Another annoying thing is that he never learns! He broke his right shoulder and do you think it made him realize something? Nope! He still pushes himself like before, not giving a damn about future. he is so stuck up in present that it makes you wish that he would break his left shoulder too so he could finally learn the lesson! There is a thin line between being cool and an idiot and he usually goes onto the side of idiots.
Again, once it comes to fight for the dreams guess whose dreams come true all the time? Being MC sure is a blessing, too bad none of us is one in real life.
There were also barely any games this season, I mean game variation. Because one game managed to last for 5-6 episodes! And there were 2 games like that! All together it’s already almost half of the season! Where is some kind of variation?!
Most of new characters were plain and barely looked fun, the designs became quiet lame too.
However, what I really loved in this season was the whole training arc on the island. It brought in more depth to the series as well as realism. Besides it is good to see what kind of exercises are there. Actually the whole examination process was fun with all the tests.Also we learned few more techniques and names for them.
Over all I’m left disappointed. Was thinking about mark 7 but I guess I’ll stop on mark 6… I honestly hope that next seasons will be more exciting with some interesting characters and that it won’t be Goro centered. I know that he is the MC but it doesn’t mean that he has to be mister invincible whose dreams always come true and who always gets it his way. Just because you train all the time and are a prodigy, doesn’t get you away from the injuries, loses and troubles.
Feel free to disagree with me but that’s my opinion. Goro needs to get off his high horse.
-The soundtrack and art are amazing as per usual
-This season dives deeper into the relationship between Sato and Goro, as well as introducing many important and likeable characters to the series
-Goro is very strong this season, however, his strength does not become annoying
-More focused on the baseball and not the plot, so it is rewatchable and fun
-There isn’t much emphasis on the plot for the series as a whole (the story is still fun)

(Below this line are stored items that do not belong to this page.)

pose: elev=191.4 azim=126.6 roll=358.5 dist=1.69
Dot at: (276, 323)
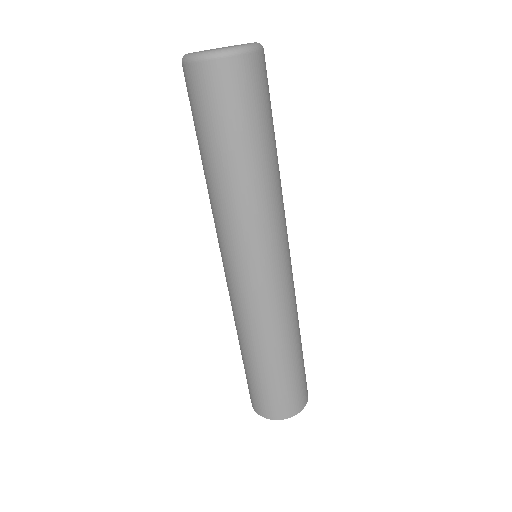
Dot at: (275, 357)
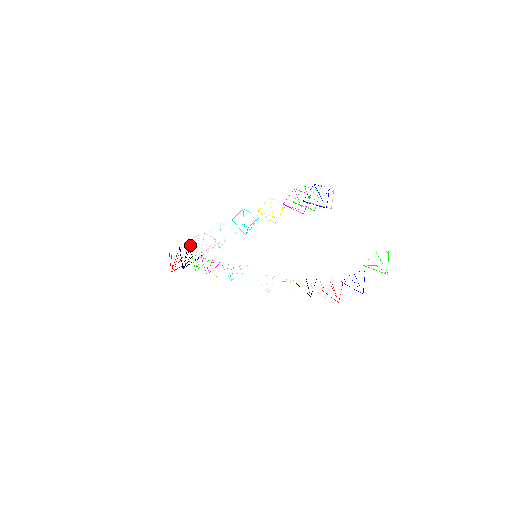
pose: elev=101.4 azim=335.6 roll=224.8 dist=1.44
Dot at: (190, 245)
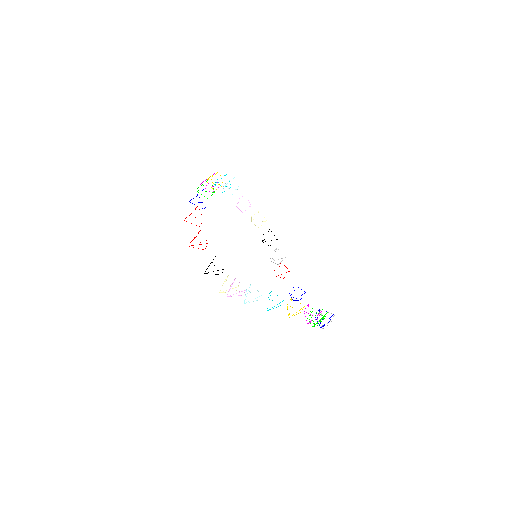
Dot at: occluded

I loved this season, hope you watch it 🙂
3: Major S1
Japanese: メジャー （第1シリーズ）
MAL Score: 8.25
Gorou Honda, a little boy obsessed with baseball, has always admired his father, Shigeharu. Wishing to follow in his father’s footsteps, Gorou dreams of becoming a professional baseball player. In turn, his son’s starry-eyed admiration encourages Shigeharu to keep persevering, despite his late wife’s death and his unsatisfying position on the second-string team Blue Ocean.
Unfortunately, an elbow injury forces Shigeharu off the team, and he falls into despair. However, after an offhand joke from his childhood friend, Shigeharu reevaluates his choices and decides to keep playing, leaving behind his prime position as pitcher and taking up the bat. Now motivated more than ever, Gorou works hard to carve his way in the Japanese Little League.
Major is the definition of the word underrated. It is very unfortunate that people often overlook this series simply because it falls under the sports category. It is SO much more than that. I have recommended this anime to people countless times and will continue doing so because not only do I love it, but I believe it has the power to inspire.
The main character of the story is named Honda Goro (changed to Honda Shigeno after a tragic event). He is gifted in pitching and is absolutely in love with baseball. He has the tendency to bring out the best in other people simply because of his passion and attitude for the sport. People seemingly gather around him for this reason. No matter how grim a situation may look, he never gives up. The most impressive part about this anime (besides the storyline of course) is the character development. As the series progresses you will witness the characters grow physically and mentally. It is also very easy to get attached to the characters since they are all unique within their own right.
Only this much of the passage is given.